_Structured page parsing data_
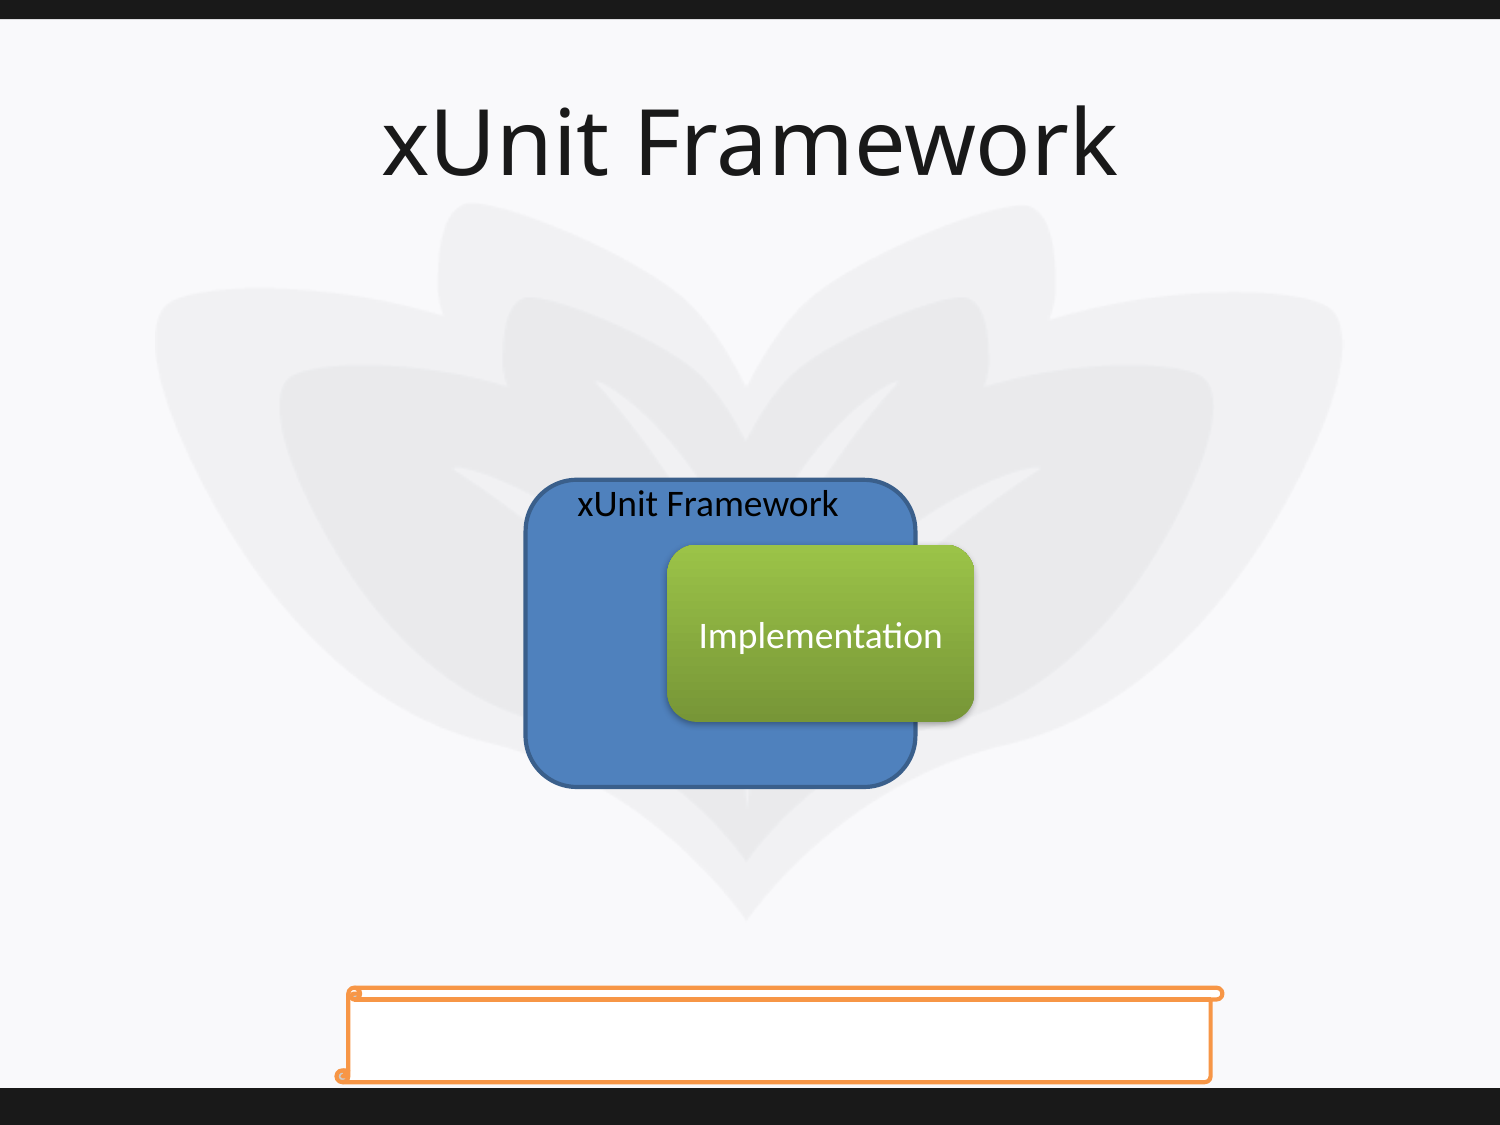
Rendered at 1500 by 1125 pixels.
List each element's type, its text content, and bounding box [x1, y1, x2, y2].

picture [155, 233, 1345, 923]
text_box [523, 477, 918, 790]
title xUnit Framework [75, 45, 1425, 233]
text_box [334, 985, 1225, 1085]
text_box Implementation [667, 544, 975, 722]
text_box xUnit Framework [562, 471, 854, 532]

_WHAT YOU HAVE TO DO_
Repeat exactly the lines from the one containing "List each element's" to the end of the records.

_SOLUTION FOR THIS TASK_
List each element's type, its text content, and bounding box [x1, y1, x2, y2].

picture [155, 233, 1345, 923]
text_box [523, 477, 918, 790]
title xUnit Framework [75, 45, 1425, 233]
text_box [334, 985, 1225, 1085]
text_box Implementation [667, 544, 975, 722]
text_box xUnit Framework [562, 471, 854, 532]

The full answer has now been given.